(Document structure recognition data)
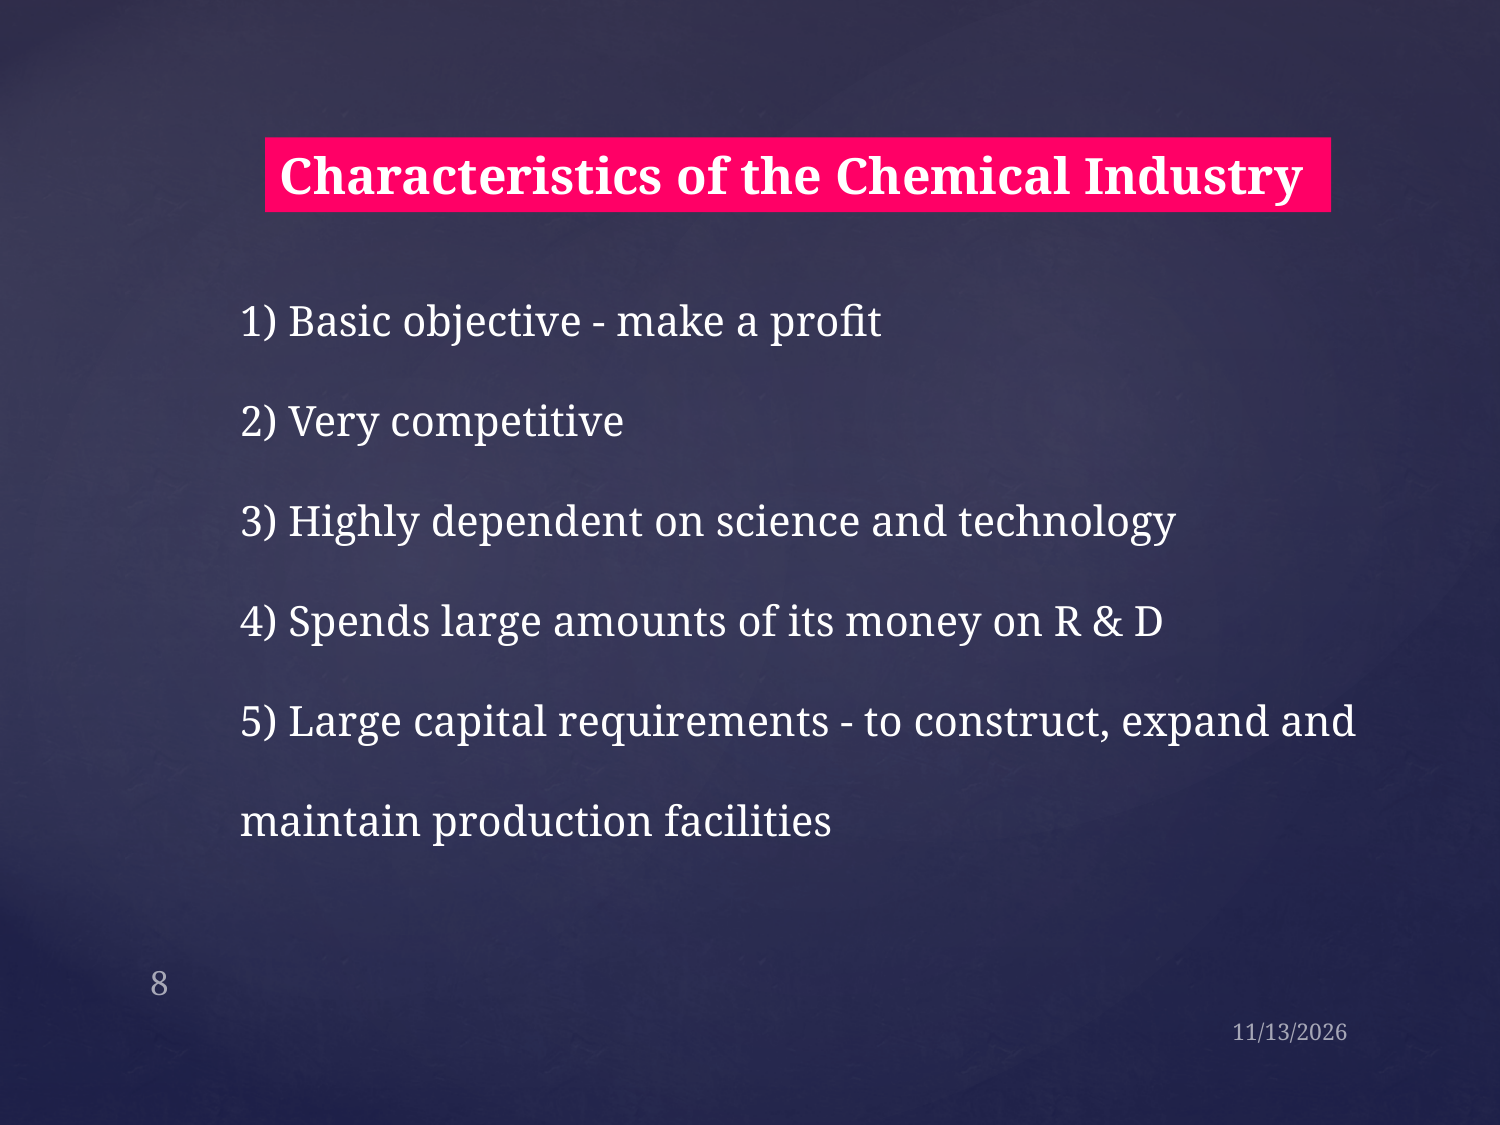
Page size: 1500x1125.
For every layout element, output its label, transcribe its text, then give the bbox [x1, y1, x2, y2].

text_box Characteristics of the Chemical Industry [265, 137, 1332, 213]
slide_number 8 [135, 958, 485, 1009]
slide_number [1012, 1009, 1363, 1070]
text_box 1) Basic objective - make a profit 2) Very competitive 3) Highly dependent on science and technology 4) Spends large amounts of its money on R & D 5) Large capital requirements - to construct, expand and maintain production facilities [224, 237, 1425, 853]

### Job item
Reproduce, word for word, every line starting at the line that contains "For every layout" and ending with the final line of the entries.

### Response for this exercise
For every layout element, output its label, transcribe its text, then give the bbox [x1, y1, x2, y2].

text_box Characteristics of the Chemical Industry [265, 137, 1332, 213]
slide_number 8 [135, 958, 485, 1009]
slide_number [1012, 1009, 1363, 1070]
text_box 1) Basic objective - make a profit 2) Very competitive 3) Highly dependent on science and technology 4) Spends large amounts of its money on R & D 5) Large capital requirements - to construct, expand and maintain production facilities [224, 237, 1425, 853]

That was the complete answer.